TAREFA PROPOSTA
Copie fielmente do trecho sobre as deportações de indocumentados tudo o que vai de "O presidente Barack" até "de televisão americana.".

TRECHO
-=-=-

O presidente Barack Obama rechaçou nesta terça-feira (17) a possibilidade de seu governo suspender as deportações de indocumentados maiores de 30 anos e afirmou que seria “muito difícil de defender” a medida com argumentos jurídicos.

“Se começarmos a expandir isto, então essencialmente, eu estaria sendo omisso com a lei de uma maneira que seria muito difícil de defender com argumentos legais. Portanto, isto não é uma opção”, disse Obama em entrevista concedida a uma rede de televisão americana.

O governo anunciou em junho de 2012 um programa para suspender as deportações de imigrantes sem papéis, menores de 30 anos que atenderam alguns requisitos, para estes jovens que foram favorecidos com o programa de “deferred action”, também conhecido como “Dreamers”.

-=-=-

ENTRADAS LISTADAS
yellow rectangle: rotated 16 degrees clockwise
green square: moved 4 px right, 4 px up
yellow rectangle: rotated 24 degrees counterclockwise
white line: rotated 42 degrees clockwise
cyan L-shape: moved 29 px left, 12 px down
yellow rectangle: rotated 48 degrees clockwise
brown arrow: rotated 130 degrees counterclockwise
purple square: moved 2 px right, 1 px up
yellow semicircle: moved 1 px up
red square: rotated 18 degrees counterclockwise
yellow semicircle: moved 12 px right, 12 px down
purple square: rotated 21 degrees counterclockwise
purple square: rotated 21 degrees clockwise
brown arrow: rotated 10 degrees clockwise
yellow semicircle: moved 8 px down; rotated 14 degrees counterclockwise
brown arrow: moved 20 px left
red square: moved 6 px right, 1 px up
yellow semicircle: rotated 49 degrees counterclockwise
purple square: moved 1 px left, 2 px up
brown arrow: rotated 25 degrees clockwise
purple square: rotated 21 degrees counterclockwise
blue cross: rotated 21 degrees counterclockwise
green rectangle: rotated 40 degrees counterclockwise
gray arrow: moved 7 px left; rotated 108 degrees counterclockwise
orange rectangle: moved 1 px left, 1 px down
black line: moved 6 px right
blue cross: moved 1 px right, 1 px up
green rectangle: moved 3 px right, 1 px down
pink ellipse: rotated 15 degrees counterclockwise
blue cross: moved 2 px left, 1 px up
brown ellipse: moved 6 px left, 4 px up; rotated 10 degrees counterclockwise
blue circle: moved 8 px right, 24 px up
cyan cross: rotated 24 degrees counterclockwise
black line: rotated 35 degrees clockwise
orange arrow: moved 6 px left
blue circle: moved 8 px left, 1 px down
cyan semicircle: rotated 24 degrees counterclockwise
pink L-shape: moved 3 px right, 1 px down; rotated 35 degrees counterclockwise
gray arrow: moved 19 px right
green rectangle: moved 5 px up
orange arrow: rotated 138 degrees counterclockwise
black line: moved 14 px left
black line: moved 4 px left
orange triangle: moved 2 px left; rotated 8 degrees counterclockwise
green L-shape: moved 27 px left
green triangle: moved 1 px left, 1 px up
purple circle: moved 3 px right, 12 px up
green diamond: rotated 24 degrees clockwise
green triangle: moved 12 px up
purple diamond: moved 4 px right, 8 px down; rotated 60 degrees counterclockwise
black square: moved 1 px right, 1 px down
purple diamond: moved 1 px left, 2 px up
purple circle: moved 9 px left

-=-=-

ESPAÇO PARA RESPOSTA
O presidente Barack Obama rechaçou nesta terça-feira (17) a possibilidade de seu governo suspender as deportações de indocumentados maiores de 30 anos e afirmou que seria “muito difícil de defender” a medida com argumentos jurídicos.

“Se começarmos a expandir isto, então essencialmente, eu estaria sendo omisso com a lei de uma maneira que seria muito difícil de defender com argumentos legais. Portanto, isto não é uma opção”, disse Obama em entrevista concedida a uma rede de televisão americana.